– Вначале казалось, что я потеряю ногу. Но врачи действительно сделали все, что могли. Как видишь, им удалось собрать меня по кусочкам, и я кое-как могу двигаться.
– Ты неблагодарный, – перебила его Ванесса, качая головой. – Говоришь, что можешь «кое-как двигаться», а на самом деле в состоянии бегать. Ты должен быть счастлив, а не брюзжать.
– Да, я могу бегать, – раздраженно буркнул Джеферсон. – Правда, только с помощью вот этой штуки, – он показал на трость, – но, как бы там ни было, я могу стоять вертикально. Но ты еще не знаешь всего, ведь то, что собрали врачи из кусочков, даже отдаленно не напоминает человеческую ногу. Это перекошенное, обезображенное нечто, при виде которого меня самого охватывает ужас.
Последние слова Джеферсон выпалил скороговоркой. Потом прикрыл глаза и стал ждать реакции Ванессы. Она была мгновенной.
– Ага! – Ее голос звучал сухо. – И по этой причине ты отказываешься снимать джинсы.
Джеферсон облегченно вздохнул.
– Да, Ванесса. Я сам с трудом выношу это зрелище. Как же будут реагировать остальные?
– А от меня ты ждешь, что я с воплем убегу куда глаза глядят? – без лишних эмоций дополнила она.
Джеферсон все это время старался на нее не смотреть, но сейчас обернулся и взглянул ей в лицо.
– Мне страшно, – честно признался он. – Я боюсь тебя испугать. Одна любовь уже разбилась о мое тело, об эту ужасную ногу. Ванесса, я не хочу снова это испытать.
Он опустил голову и начал закатывать правый рукав своего пуловера.
– Посмотри сюда, Вэнни, – тихо потребовал Джеферсон, не глядя на Ванессу. – По сравнению с тем, что врачи сделали из моей ноги, это верх эстетики.
Он поднял руку и протянул ее через стол к Ванессе, и она, нахмурившись, стала разглядывать широкий шрам, вздуто змеившийся от плеча почти до запястья.

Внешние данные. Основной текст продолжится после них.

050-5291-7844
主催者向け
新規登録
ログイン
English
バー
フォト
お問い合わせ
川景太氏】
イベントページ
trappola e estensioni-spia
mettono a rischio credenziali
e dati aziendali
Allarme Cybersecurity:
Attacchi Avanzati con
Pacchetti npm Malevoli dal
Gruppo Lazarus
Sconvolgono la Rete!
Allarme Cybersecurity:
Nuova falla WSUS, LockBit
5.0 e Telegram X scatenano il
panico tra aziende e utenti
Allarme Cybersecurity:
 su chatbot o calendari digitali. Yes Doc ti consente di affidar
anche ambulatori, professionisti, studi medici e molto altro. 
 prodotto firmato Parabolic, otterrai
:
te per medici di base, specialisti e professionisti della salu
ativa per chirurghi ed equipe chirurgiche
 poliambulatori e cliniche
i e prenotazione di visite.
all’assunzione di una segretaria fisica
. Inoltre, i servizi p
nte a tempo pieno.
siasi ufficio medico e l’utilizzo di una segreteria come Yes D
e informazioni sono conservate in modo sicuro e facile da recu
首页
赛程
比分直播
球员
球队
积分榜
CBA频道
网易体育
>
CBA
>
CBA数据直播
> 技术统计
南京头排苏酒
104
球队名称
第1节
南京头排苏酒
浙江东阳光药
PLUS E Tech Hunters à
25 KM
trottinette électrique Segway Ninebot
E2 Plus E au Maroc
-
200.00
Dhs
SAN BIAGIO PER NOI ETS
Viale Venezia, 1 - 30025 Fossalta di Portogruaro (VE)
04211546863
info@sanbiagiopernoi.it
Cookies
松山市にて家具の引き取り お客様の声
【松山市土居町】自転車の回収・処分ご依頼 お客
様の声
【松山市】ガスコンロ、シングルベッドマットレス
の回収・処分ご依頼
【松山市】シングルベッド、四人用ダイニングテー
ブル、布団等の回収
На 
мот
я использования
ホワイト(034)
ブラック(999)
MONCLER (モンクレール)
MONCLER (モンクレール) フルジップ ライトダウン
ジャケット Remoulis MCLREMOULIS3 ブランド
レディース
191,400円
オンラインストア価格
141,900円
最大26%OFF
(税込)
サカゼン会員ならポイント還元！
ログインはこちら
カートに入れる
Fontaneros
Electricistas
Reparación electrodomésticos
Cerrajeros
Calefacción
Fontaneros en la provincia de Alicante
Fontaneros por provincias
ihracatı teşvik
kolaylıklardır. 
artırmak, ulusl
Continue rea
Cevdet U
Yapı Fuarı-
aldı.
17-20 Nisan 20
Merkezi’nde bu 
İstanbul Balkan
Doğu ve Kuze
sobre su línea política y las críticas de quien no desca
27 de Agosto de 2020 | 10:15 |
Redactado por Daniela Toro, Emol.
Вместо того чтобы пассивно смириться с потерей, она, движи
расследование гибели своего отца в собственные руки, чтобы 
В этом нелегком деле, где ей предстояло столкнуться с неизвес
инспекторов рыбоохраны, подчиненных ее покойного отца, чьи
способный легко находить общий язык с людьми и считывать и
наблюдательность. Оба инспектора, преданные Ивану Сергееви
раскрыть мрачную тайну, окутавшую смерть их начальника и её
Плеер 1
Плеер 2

– Хорошо, мы познакомились, – сказала Ванесса, на которую шрам не произвел убийственного впечатления. – Стало быть, ты носишь рубашки с длинным рукавом и брюки, даже когда земля плавится от пекла, лишь бы уберечь других от вида твоего увечья?
Когда Джеферсон кивнул, она поднялась и подошла к нему, не обращая внимания на его угрюмость.
– И ты наотрез отказываешься снять передо мной эти идиотские длинные штаны?
Джеферсон не выдержал взгляда ее зеленых глаз.
– Господи, я пытаюсь объяснить тебе, что я не мерзкий лягушонок, которому достаточно поцелуя, чтобы превратиться в прекрасного принца, – простонал он, когда Ванесса склонилась над ним. – Я хочу, чтобы ты это поняла, прежде чем мы…
Он замолчал и попытался оттолкнуть ладонь Ванессы, лежавшую на его щеке, но Ванессу не так легко было смутить. Обхватив ладонями его лицо, она повернула его к себе и заставила посмотреть в свои глаза.
– Пока я поняла одно – каждое утро ты стоишь перед зеркалом и говоришь себе: «Боже, как я безобразен!». С годами это настолько вошло в твою плоть и кровь, что ты уже не можешь думать иначе. Знаешь что, Джеферсон Тэйлор? – Ванесса отпустила его лицо и выпрямилась. – Ты трус.
Джеферсон непонимающе уставился на нее. Замкнутый, закомплексованный – с этим он еще мог бы согласиться, но трус?
– Ты окопался за своей болячкой, как за каменной стеной, – безжалостно продолжала Ванесса. – Прячешься за ней, лишь бы только не подпускать к себе новых людей, потому что боишься, что они могут тебя разочаровать. И если кому-то вдруг удается заглянуть через эту стену, то он обязан подписать тебе гарантийный талон на вечную дружбу и верность, прежде чем ты откроешь ему дверь. Но я не позволю себя шантажировать, Джеферсон.